►

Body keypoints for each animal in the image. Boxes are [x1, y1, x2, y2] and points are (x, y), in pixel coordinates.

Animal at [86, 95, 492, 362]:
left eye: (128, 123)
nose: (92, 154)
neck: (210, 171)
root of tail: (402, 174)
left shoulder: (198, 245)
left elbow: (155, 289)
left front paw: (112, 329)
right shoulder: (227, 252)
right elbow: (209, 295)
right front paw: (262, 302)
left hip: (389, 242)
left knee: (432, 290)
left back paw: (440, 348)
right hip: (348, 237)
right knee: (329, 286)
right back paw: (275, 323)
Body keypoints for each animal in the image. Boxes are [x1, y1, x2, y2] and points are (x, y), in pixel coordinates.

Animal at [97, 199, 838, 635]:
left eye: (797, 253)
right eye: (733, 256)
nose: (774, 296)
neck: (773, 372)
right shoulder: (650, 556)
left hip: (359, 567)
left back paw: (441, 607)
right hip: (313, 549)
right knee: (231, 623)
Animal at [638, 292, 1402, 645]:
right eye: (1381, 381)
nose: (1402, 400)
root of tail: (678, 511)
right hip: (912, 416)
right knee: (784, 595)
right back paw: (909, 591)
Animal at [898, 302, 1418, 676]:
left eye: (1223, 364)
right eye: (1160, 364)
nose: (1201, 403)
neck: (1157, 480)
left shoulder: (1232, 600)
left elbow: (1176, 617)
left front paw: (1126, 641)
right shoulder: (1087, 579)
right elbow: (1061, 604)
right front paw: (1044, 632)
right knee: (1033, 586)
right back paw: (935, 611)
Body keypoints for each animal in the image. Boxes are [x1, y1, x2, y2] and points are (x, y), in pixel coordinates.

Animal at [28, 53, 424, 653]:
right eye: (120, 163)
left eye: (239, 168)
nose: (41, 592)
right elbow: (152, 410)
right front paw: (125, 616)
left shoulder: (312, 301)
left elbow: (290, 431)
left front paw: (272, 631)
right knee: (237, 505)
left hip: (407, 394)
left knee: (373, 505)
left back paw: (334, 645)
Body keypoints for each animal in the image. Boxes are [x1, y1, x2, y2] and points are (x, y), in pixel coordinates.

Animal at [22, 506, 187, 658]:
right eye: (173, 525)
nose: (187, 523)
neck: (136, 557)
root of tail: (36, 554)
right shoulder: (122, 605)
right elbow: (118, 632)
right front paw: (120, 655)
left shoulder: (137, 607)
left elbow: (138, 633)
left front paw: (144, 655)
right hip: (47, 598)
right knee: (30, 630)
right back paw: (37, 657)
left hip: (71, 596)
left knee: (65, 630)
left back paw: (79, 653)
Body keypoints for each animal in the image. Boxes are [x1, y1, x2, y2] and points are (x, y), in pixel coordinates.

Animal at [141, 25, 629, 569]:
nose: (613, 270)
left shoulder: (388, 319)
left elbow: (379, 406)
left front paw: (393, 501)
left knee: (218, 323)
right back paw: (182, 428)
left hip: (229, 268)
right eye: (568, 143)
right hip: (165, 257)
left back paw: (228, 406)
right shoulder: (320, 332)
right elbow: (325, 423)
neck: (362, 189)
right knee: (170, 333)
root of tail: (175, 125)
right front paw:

◄

§ Exercise details
What you return must match the data above character for character.

§ Solution for this problem
Body keypoints for each animal in the image. Boxes are [x1, y1, x2, y2] and points are (x, y), in pixel coordinates.

Animal at [86, 95, 492, 362]:
left eye: (128, 123)
nose: (92, 154)
neck: (210, 171)
root of tail: (402, 174)
left shoulder: (198, 245)
left elbow: (155, 289)
left front paw: (112, 329)
right shoulder: (227, 252)
right elbow: (209, 295)
right front paw: (262, 302)
left hip: (389, 242)
left knee: (432, 290)
left back paw: (440, 348)
right hip: (348, 237)
right knee: (329, 286)
right back paw: (275, 323)
Body keypoints for each animal in the image. Boxes are [x1, y1, x2, y2] and points are (x, y), in pixel coordinates.

Animal at [97, 199, 838, 635]:
left eye: (797, 253)
right eye: (733, 256)
nose: (774, 296)
neck: (773, 372)
right shoulder: (650, 556)
left hip: (359, 567)
left back paw: (441, 607)
right hip: (313, 549)
right knee: (231, 623)
Animal at [638, 292, 1402, 645]:
right eye: (1381, 381)
nose: (1402, 400)
root of tail: (678, 511)
right hip: (912, 416)
right knee: (784, 595)
right back paw: (909, 591)
Animal at [898, 302, 1418, 676]:
left eye: (1223, 364)
right eye: (1160, 364)
nose: (1201, 403)
neck: (1157, 480)
left shoulder: (1232, 600)
left elbow: (1176, 617)
left front paw: (1126, 641)
right shoulder: (1087, 579)
right elbow: (1061, 604)
right front paw: (1044, 632)
right knee: (1033, 586)
right back paw: (935, 611)
Body keypoints for each animal in the image. Boxes are [x1, y1, x2, y2] and points are (x, y), in pixel coordinates.

Animal at [28, 53, 424, 653]:
right eye: (120, 163)
left eye: (239, 168)
nose: (41, 592)
right elbow: (152, 410)
right front paw: (125, 616)
left shoulder: (312, 301)
left elbow: (290, 431)
left front paw: (272, 631)
right knee: (237, 505)
left hip: (407, 394)
left knee: (373, 505)
left back paw: (334, 645)
Body keypoints for each animal in the image. Boxes are [x1, y1, x2, y2] and points are (x, y), in pixel coordinates.

Animal at [22, 506, 187, 658]:
right eye: (173, 525)
nose: (187, 523)
neck: (136, 557)
root of tail: (36, 554)
right shoulder: (122, 605)
right elbow: (118, 632)
right front paw: (120, 655)
left shoulder: (137, 607)
left elbow: (138, 633)
left front paw: (144, 655)
right hip: (47, 598)
right knee: (30, 630)
right back paw: (37, 657)
left hip: (71, 596)
left knee: (65, 630)
left back paw: (79, 653)
Body keypoints for each animal in the image. Boxes are [x1, y1, x2, y2] and points are (x, y), in pixel coordinates.

Animal at [141, 25, 629, 569]:
nose: (613, 270)
left shoulder: (388, 319)
left elbow: (379, 406)
left front paw: (393, 501)
left knee: (218, 323)
right back paw: (182, 428)
left hip: (229, 268)
right eye: (568, 143)
right hip: (165, 257)
left back paw: (228, 406)
right shoulder: (320, 332)
right elbow: (325, 423)
neck: (362, 189)
right knee: (170, 333)
root of tail: (175, 125)
right front paw:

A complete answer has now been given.